● Fragment tekstu
━━━━━━━━━━━━━━━━

Podczas selekcji instruktorzy sprawdzają, czy przyszli komandosi potrafią współpracować, jaką mają motywację i czy są odpowiedzialni za swoich kolegów. – Sprawność fizyczna jest ważna, ale nie najważniejsza. Większe szanse na selekcji ma kandydat, którego cechy fizyczne i psychiczne są na średnim poziomie, niż ten, który jest mistrzem w pływaniu, a kiepsko działa w zespole i nie orientuje się w terenie – przyznaje rzecznik Formozy.
Komandosi z Lublińca
– Dla nas selekcja to proces ciągły, który trwa przez cały rok. To analiza dokumentów, następnie egzamin ze sprawności fizycznej, badania psychologiczne i wreszcie gra terenowa, którą wszyscy dziś potocznie nazywają selekcją – opowiada jeden z komandosów z Lublińca. – Ten ostatni element, czyli sprawdzian w terenie, prowadzimy tak jak inne jednostki dwa razy w roku, zwykle w Karkonoszach. Trwa około 6 dni – dodaje.
Jednorazowo w góry jednostka zaprasza nie więcej niż 60 osób: kobiet i mężczyzn (na egzaminie z WF-u oceniani są według osobnych norm sprawności, w górach wszyscy jednakowo). Zwykle selekcję zalicza jedynie 30 procent kandydatów. Zainteresowani odpadają, tak jak w innych jednostkach, na etapie weryfikacji dokumentów oraz bardzo często u psychologa. – Prowadzona przez nas kampania informująca o wymaganiach wobec kandydatów sprawiła, że więcej kandydatów z sukcesem skończyło pierwsze etapy selekcji. Niedługo zobaczymy, jak kandydatom pójdzie w górach, ale myślę, że wyniki będą lepsze niż w poprzednich edycjach – opisuje płk Wiesław Kukuła, dowódca JWK.
Jakie zadania w górach czekają na przyszłych komandosów? Podczas gry terenowej kandydaci będą bacznie obserwowani przez instruktorów i psychologa. Będą musieli z pełnym wyposażeniem przejść przeszło 150 kilometrów po górskich szlakach. Większą część trasy pokonają marszobiegiem. – To test nie tylko dla ciała, ale także dla psychiki kandydatów. Poddajemy ich wzmożonemu wysiłkowi fizycznemu, ograniczamy przy tym sen i pożywienie – opisuje jeden z lublinieckich instruktorów. – Oceniamy ich pracę w grupach i indywidualnie. Jednym z zadań selekcji jest właśnie odrzucenie z grupy kandydatów, którzy myślą wyłącznie o sobie.

━━━━━━━━━━━━━━━━

● Dane do ćwiczenia
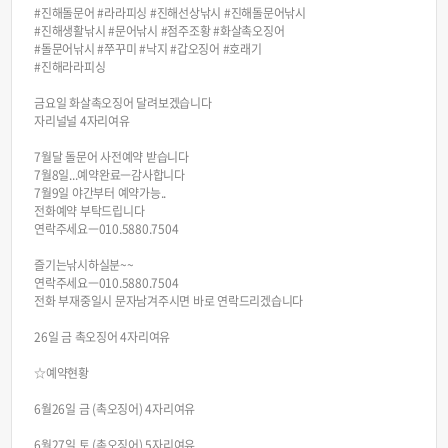
#진해돌문어 #라라피싱 #진해선상낚시 #진해돌문어낚시
#진해생활낚시 #문어낚시 #점주조황 #화살촉오징어
#돌문어낚시 #쭈꾸미 #낙지 #갑오징어 #호래기
#진해라라피싱
금요일 화살촉오징어 달려보겠습니다
자리널널 4자리여유
7월달 돌문어 사전예약 받습니다
7월8일...예약완료ㅡ감사합니다
7월9일 야간부터 예약가능..
전화예약 부탁드립니다
연락주세요ㅡ010.5880.7504
즐기는낚시하실분~~
연락주세요ㅡ010.5880.7504
전화 부재중일시 문자남겨주시면 바로 연락드리겠습니다
26일 금 촉오징어 4자리여유
☆예약현황
6월26일 금 (촉오징어) 4자리여유
6월27일 토 (촉오징어) 5자리여유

━━━━━━━━━━━━━━━━

● Treść zadań
• a. Wypisz dosłownie wszystkie wiersze koreańskich zapisów o wyprawach wędkarskich w Jinhae. Obrazy pomiń.
• b. Kontynuuj tekst o selekcji komandosów z Lublińca, zaczynając zaraz po jego ostatnim zdaniu.

● Odpowiedzi do ćwiczeń
• a.
#진해돌문어 #라라피싱 #진해선상낚시 #진해돌문어낚시
#진해생활낚시 #문어낚시 #점주조황 #화살촉오징어
#돌문어낚시 #쭈꾸미 #낙지 #갑오징어 #호래기
#진해라라피싱
금요일 화살촉오징어 달려보겠습니다
자리널널 4자리여유
7월달 돌문어 사전예약 받습니다
7월8일...예약완료ㅡ감사합니다
7월9일 야간부터 예약가능..
전화예약 부탁드립니다
연락주세요ㅡ010.5880.7504
즐기는낚시하실분~~
연락주세요ㅡ010.5880.7504
전화 부재중일시 문자남겨주시면 바로 연락드리겠습니다
26일 금 촉오징어 4자리여유
☆예약현황
6월26일 금 (촉오징어) 4자리여유
6월27일 토 (촉오징어) 5자리여유

• b.
Kandydaci, którzy chcą dostać miejsce w zespole bojowym, muszą pozytywnie zaliczyć cały program selekcji, łącznie ze sprawdzianem w górach. Żołnierze, którzy służyć będą na stanowiskach zabezpieczających i sztabowych, nie wyjeżdżają w Karkonosze.
JWK poszukuje ludzi z dodatkowymi kwalifikacjami, np. ratowników medycznych lub kierowców kat. C+E, łącznościowców, informatyków oraz techników elektroników lub ludzi znających bardzo dobrze języki obce.
GROM
Służyć w jednostce GROM chce rocznie kilkaset osób. Po weryfikacji nadesłanych dokumentów, testach sprawnościowych i psychologicznych zwykle na ostatni etap selekcji w górach jednostka zaprasza około 240 chętnych. – Nie informujemy, gdzie odbywa się ostatni etap weryfikacji ani kiedy. Zaproszenie na test w górach musi być zaskoczeniem dla naszych kandydatów. Niektórzy czekają na sygnał od nas nawet dwa lata – opisuje oficer GROM. To właśnie ta jednostka specjalna jako pierwsza w kraju wprowadziła tzw. selekcję kandydatów. Obecnie GROM prowadzi nabór na stanowiska w korpusie podoficerów i szeregowych zawodowych.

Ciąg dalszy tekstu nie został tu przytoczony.